#### EXTRACTED RECORDS

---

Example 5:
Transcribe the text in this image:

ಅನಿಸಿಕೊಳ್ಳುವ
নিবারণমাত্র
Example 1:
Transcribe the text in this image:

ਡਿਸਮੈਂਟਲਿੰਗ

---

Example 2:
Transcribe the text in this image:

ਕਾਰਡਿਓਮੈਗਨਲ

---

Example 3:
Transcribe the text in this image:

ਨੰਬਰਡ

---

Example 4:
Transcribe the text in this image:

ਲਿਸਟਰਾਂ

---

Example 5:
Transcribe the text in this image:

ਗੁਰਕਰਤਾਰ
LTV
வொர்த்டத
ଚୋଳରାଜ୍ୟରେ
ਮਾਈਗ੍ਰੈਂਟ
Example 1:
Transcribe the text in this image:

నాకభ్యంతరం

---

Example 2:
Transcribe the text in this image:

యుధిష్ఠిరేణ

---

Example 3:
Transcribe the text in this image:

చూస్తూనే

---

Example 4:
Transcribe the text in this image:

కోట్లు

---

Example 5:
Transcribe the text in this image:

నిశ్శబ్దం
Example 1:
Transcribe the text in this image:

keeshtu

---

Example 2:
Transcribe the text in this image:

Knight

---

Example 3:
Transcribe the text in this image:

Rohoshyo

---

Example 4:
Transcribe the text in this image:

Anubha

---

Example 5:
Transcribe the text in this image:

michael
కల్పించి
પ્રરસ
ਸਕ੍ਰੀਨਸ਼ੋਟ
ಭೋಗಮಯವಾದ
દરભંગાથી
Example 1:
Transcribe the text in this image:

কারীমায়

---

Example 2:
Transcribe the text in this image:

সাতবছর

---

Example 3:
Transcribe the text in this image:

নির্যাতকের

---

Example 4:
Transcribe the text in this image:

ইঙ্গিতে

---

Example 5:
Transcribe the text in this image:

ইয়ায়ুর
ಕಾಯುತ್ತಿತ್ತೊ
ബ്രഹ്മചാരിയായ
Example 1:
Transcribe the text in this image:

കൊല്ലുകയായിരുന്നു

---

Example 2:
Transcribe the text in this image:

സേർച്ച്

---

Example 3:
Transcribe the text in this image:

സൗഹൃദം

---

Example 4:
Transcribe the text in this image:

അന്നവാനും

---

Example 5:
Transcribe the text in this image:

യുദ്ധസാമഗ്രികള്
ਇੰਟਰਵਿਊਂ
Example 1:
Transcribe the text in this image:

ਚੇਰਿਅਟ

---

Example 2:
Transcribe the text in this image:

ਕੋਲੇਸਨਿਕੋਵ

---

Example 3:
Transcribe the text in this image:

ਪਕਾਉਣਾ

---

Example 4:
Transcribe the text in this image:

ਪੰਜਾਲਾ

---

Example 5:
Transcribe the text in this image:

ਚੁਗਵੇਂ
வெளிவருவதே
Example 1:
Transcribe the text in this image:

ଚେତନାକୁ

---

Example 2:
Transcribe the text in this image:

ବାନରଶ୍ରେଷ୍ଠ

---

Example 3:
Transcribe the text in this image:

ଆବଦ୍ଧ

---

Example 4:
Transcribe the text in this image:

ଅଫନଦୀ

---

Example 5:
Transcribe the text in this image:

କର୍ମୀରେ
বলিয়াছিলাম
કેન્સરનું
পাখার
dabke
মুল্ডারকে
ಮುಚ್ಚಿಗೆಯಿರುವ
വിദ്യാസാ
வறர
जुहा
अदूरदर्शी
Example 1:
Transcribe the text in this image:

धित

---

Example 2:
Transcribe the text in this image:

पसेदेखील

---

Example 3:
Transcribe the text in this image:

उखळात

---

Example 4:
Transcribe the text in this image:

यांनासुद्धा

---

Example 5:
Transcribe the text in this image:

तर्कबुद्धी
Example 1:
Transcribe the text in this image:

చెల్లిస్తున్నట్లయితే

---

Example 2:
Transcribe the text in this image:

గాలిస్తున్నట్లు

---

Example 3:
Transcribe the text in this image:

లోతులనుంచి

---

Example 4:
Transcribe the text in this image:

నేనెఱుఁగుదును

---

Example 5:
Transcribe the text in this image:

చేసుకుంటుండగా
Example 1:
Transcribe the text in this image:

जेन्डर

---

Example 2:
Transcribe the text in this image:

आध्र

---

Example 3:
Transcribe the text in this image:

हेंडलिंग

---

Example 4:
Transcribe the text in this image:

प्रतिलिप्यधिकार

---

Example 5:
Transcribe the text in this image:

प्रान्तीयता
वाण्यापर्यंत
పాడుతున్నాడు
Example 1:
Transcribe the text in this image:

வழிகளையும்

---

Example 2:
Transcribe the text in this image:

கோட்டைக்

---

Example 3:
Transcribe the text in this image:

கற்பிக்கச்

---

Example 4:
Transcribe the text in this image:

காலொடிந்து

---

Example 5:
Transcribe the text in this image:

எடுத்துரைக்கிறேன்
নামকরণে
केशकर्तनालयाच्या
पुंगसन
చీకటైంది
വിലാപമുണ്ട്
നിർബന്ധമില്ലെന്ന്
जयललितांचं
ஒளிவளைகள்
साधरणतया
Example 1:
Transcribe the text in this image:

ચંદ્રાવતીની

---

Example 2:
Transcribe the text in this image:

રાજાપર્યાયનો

########

→ **TASK TO CARRY OUT**: Keeping every word in place, restate the entries above.

→ **TASK OUTPUT**:
---

Example 5:
Transcribe the text in this image:

ಅನಿಸಿಕೊಳ್ಳುವ
নিবারণমাত্র
Example 1:
Transcribe the text in this image:

ਡਿਸਮੈਂਟਲਿੰਗ

---

Example 2:
Transcribe the text in this image:

ਕਾਰਡਿਓਮੈਗਨਲ

---

Example 3:
Transcribe the text in this image:

ਨੰਬਰਡ

---

Example 4:
Transcribe the text in this image:

ਲਿਸਟਰਾਂ

---

Example 5:
Transcribe the text in this image:

ਗੁਰਕਰਤਾਰ
LTV
வொர்த்டத
ଚୋଳରାଜ୍ୟରେ
ਮਾਈਗ੍ਰੈਂਟ
Example 1:
Transcribe the text in this image:

నాకభ్యంతరం

---

Example 2:
Transcribe the text in this image:

యుధిష్ఠిరేణ

---

Example 3:
Transcribe the text in this image:

చూస్తూనే

---

Example 4:
Transcribe the text in this image:

కోట్లు

---

Example 5:
Transcribe the text in this image:

నిశ్శబ్దం
Example 1:
Transcribe the text in this image:

keeshtu

---

Example 2:
Transcribe the text in this image:

Knight

---

Example 3:
Transcribe the text in this image:

Rohoshyo

---

Example 4:
Transcribe the text in this image:

Anubha

---

Example 5:
Transcribe the text in this image:

michael
కల్పించి
પ્રરસ
ਸਕ੍ਰੀਨਸ਼ੋਟ
ಭೋಗಮಯವಾದ
દરભંગાથી
Example 1:
Transcribe the text in this image:

কারীমায়

---

Example 2:
Transcribe the text in this image:

সাতবছর

---

Example 3:
Transcribe the text in this image:

নির্যাতকের

---

Example 4:
Transcribe the text in this image:

ইঙ্গিতে

---

Example 5:
Transcribe the text in this image:

ইয়ায়ুর
ಕಾಯುತ್ತಿತ್ತೊ
ബ്രഹ്മചാരിയായ
Example 1:
Transcribe the text in this image:

കൊല്ലുകയായിരുന്നു

---

Example 2:
Transcribe the text in this image:

സേർച്ച്

---

Example 3:
Transcribe the text in this image:

സൗഹൃദം

---

Example 4:
Transcribe the text in this image:

അന്നവാനും

---

Example 5:
Transcribe the text in this image:

യുദ്ധസാമഗ്രികള്
ਇੰਟਰਵਿਊਂ
Example 1:
Transcribe the text in this image:

ਚੇਰਿਅਟ

---

Example 2:
Transcribe the text in this image:

ਕੋਲੇਸਨਿਕੋਵ

---

Example 3:
Transcribe the text in this image:

ਪਕਾਉਣਾ

---

Example 4:
Transcribe the text in this image:

ਪੰਜਾਲਾ

---

Example 5:
Transcribe the text in this image:

ਚੁਗਵੇਂ
வெளிவருவதே
Example 1:
Transcribe the text in this image:

ଚେତନାକୁ

---

Example 2:
Transcribe the text in this image:

ବାନରଶ୍ରେଷ୍ଠ

---

Example 3:
Transcribe the text in this image:

ଆବଦ୍ଧ

---

Example 4:
Transcribe the text in this image:

ଅଫନଦୀ

---

Example 5:
Transcribe the text in this image:

କର୍ମୀରେ
বলিয়াছিলাম
કેન્સરનું
পাখার
dabke
মুল্ডারকে
ಮುಚ್ಚಿಗೆಯಿರುವ
വിദ്യാസാ
வறர
जुहा
अदूरदर्शी
Example 1:
Transcribe the text in this image:

धित

---

Example 2:
Transcribe the text in this image:

पसेदेखील

---

Example 3:
Transcribe the text in this image:

उखळात

---

Example 4:
Transcribe the text in this image:

यांनासुद्धा

---

Example 5:
Transcribe the text in this image:

तर्कबुद्धी
Example 1:
Transcribe the text in this image:

చెల్లిస్తున్నట్లయితే

---

Example 2:
Transcribe the text in this image:

గాలిస్తున్నట్లు

---

Example 3:
Transcribe the text in this image:

లోతులనుంచి

---

Example 4:
Transcribe the text in this image:

నేనెఱుఁగుదును

---

Example 5:
Transcribe the text in this image:

చేసుకుంటుండగా
Example 1:
Transcribe the text in this image:

जेन्डर

---

Example 2:
Transcribe the text in this image:

आध्र

---

Example 3:
Transcribe the text in this image:

हेंडलिंग

---

Example 4:
Transcribe the text in this image:

प्रतिलिप्यधिकार

---

Example 5:
Transcribe the text in this image:

प्रान्तीयता
वाण्यापर्यंत
పాడుతున్నాడు
Example 1:
Transcribe the text in this image:

வழிகளையும்

---

Example 2:
Transcribe the text in this image:

கோட்டைக்

---

Example 3:
Transcribe the text in this image:

கற்பிக்கச்

---

Example 4:
Transcribe the text in this image:

காலொடிந்து

---

Example 5:
Transcribe the text in this image:

எடுத்துரைக்கிறேன்
নামকরণে
केशकर्तनालयाच्या
पुंगसन
చీకటైంది
വിലാപമുണ്ട്
നിർബന്ധമില്ലെന്ന്
जयललितांचं
ஒளிவளைகள்
साधरणतया
Example 1:
Transcribe the text in this image:

ચંદ્રાવતીની

---

Example 2:
Transcribe the text in this image:

રાજાપર્યાયનો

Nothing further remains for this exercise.